By defining a function with the signature...

int8_t my_callback_fxn(SpatialSense s, Vector3f* dat, Vector3f* err, uint32_t seq_num);

...the application can be informed of outputs from the pipeline without having to poll for them.

/*
* Pipeline sinks that have a callback configured will call this function on
*   value updates. If this function returns zero, the terminating class will not
*   be marked "fresh", since we have presumably already noted the value.
*/
int8_t callback_3axis(SpatialSense s, Vector3f* dat, Vector3f* err, uint32_t seq_num) {
  switch (s) {
    case SpatialSense::ACC:
      printf("%u  \tX: %.4f \t Y: %.4f \t Z: %.4f\n", seq_num, data->x, data->y, data->z);
      if (nullptr != err) {
        printf("  \tX(err): %.4f \t Y(err): %.4f \t Z(err): %.4f\n", data->x, data->y, data->z);
      }
      break;
    default:
      printf("Unhandled SpatialSense in callback: %s\n", TripleAxisPipe::spatialSenseStr(s));
      break;
  }
  return 0;
}

TripleAxisTerminus down(SpatialSense::ACC, callback_3axis);  // The tilt sensor's best-estimate of "down".

An instance of TripleAxisTerminus that is constructed without a callback will need to be polled to determine changes...
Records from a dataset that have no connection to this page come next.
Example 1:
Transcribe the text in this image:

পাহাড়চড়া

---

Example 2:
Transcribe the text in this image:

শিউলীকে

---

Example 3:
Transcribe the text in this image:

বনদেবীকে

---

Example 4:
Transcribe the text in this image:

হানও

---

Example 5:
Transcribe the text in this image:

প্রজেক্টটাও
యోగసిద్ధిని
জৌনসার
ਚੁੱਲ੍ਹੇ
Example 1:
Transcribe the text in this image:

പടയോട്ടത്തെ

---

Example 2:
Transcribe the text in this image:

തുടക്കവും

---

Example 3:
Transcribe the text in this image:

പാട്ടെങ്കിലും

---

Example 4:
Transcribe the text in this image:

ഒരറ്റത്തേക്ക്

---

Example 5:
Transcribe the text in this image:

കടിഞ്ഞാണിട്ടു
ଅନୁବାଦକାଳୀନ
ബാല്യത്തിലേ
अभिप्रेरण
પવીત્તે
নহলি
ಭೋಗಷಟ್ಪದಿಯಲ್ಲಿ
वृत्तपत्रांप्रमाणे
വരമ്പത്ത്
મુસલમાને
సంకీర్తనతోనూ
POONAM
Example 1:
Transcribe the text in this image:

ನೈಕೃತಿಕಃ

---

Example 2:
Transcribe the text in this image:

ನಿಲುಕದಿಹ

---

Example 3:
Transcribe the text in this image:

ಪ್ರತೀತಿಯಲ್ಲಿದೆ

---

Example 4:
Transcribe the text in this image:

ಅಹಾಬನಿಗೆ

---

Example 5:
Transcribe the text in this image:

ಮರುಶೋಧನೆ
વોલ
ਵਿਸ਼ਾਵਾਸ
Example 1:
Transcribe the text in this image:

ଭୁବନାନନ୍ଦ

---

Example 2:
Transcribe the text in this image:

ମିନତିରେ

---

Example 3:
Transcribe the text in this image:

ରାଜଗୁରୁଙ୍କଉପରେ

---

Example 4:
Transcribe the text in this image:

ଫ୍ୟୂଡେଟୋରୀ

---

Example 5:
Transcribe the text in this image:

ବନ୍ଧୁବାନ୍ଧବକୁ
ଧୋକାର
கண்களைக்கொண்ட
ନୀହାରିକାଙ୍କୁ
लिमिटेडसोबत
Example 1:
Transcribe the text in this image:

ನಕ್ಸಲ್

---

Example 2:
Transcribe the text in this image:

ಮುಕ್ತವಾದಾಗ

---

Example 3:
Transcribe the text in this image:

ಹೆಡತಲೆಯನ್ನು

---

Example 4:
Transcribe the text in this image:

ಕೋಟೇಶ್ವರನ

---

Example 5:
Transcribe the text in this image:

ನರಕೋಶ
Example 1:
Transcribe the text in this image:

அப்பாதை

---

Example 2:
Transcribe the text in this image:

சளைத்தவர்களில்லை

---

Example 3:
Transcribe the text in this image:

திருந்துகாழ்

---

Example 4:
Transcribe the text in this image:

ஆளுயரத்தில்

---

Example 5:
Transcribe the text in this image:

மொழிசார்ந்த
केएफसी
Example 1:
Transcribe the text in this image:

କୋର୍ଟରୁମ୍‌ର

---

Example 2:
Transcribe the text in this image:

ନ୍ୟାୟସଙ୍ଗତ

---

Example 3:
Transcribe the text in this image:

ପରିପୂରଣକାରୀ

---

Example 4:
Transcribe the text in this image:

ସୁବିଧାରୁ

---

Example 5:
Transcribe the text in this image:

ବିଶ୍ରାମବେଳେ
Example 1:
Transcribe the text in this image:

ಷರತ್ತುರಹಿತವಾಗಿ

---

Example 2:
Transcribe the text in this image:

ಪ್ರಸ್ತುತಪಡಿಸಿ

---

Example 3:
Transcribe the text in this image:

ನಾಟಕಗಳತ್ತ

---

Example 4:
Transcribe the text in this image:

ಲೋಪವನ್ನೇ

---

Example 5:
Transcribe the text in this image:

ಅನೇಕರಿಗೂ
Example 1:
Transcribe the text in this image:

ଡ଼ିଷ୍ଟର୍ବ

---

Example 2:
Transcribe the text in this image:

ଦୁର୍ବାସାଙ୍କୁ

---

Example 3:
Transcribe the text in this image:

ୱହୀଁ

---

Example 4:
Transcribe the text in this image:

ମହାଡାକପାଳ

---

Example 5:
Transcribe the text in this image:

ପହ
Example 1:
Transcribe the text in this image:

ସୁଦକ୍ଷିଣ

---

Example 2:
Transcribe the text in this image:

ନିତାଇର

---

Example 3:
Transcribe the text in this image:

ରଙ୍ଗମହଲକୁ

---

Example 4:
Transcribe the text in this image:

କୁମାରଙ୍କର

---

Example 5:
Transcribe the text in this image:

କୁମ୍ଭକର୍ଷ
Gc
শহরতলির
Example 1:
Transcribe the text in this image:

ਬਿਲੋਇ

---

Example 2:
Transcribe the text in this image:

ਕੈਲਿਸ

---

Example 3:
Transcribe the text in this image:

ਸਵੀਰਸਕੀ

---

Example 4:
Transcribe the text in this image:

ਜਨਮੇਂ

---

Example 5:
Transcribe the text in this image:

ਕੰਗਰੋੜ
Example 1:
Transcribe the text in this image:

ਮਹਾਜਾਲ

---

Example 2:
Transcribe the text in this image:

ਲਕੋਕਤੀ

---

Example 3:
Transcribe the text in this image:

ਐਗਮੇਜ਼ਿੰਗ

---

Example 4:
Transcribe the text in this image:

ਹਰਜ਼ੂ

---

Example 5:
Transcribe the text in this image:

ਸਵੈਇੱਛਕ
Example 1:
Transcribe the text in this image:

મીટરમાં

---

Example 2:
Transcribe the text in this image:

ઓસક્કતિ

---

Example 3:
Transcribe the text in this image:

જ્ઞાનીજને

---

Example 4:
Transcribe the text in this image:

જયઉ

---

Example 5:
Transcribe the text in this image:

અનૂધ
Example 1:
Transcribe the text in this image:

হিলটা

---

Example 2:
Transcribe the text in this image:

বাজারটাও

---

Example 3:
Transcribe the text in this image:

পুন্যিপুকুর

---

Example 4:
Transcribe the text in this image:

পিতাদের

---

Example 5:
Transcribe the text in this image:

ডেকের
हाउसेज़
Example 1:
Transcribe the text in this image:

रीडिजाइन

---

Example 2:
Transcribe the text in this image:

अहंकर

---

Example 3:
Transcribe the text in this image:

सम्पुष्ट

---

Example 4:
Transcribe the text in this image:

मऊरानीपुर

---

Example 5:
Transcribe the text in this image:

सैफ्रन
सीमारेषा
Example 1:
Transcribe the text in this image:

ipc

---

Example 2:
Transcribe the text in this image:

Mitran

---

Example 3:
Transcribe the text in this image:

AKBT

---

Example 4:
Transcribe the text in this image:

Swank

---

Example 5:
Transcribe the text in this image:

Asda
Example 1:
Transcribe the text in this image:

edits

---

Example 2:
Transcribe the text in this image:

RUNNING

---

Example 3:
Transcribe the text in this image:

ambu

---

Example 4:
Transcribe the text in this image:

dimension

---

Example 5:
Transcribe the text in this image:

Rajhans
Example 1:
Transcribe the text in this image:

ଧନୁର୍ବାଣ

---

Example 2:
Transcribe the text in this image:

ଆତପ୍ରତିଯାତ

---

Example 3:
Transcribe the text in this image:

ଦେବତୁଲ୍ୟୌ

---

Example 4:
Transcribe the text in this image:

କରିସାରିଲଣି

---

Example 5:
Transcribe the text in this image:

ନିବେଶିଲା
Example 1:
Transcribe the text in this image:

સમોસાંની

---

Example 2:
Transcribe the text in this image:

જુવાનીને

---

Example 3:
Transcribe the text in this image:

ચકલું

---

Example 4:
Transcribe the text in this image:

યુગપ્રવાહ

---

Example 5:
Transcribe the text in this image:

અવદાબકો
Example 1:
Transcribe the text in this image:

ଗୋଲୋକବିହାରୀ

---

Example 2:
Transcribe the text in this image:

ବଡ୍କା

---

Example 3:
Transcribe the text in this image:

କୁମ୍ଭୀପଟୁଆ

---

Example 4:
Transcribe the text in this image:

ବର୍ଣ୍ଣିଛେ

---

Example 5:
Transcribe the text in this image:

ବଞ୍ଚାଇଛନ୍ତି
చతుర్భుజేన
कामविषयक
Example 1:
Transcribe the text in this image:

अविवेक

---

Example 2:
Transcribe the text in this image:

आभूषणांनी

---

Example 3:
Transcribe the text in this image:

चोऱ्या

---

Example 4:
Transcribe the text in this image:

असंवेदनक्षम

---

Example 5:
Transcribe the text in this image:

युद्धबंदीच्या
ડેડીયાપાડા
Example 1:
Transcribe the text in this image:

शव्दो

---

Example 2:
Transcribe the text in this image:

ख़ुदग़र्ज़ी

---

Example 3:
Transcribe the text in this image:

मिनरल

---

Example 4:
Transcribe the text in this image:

TripleAxisTerminus down(SpatialSense::EULER_ANG);  // The tilt sensor's best-estimate of "down".

...

// Somewhere in a service loop...
if (down.dataFresh()) {
  Vector3f data;
  Vector3f err;
  uint32_t seq_num;
  getDataWithErr(&data, &err, &seq_num);
  printf("%u  \tX: %.4f \t Y: %.4f \t Z: %.4f\n", seq_num, data->x, data->y, data->z);
  if (nullptr != err) {
    printf("  \tX(err): %.4f \t Y(err): %.4f \t Z(err): %.4f\n", data->x, data->y, data->z);
  }
}

A note about TripleAxisCompass and SpatialSense::BEARING

The TripleAxisCompass class generates three data points from magnetometer and (optionally) accelerometer and orientation data. The afferents to the compass class are all proper vectors in 3-space. But the efferents are discrete pieces of information. Their positions in the vector are arbitrary and are defined the convention:

Vector.x --> Magnetic North
Vector.y --> Magnetic Dip
Vector.z --> True North

Values that TripleAxisCompass is not able to calculate will be fixed at 0. This is an epistemological weak-point that may be addressed by other means in the future.


Dependencies

  • This class needs StringBuilder for output. Excision of the print functions will eliminate the dependency.
  • This class uses the Vector3 template to represent data.
  • The platform must supply (or alias) an accurate millis() function.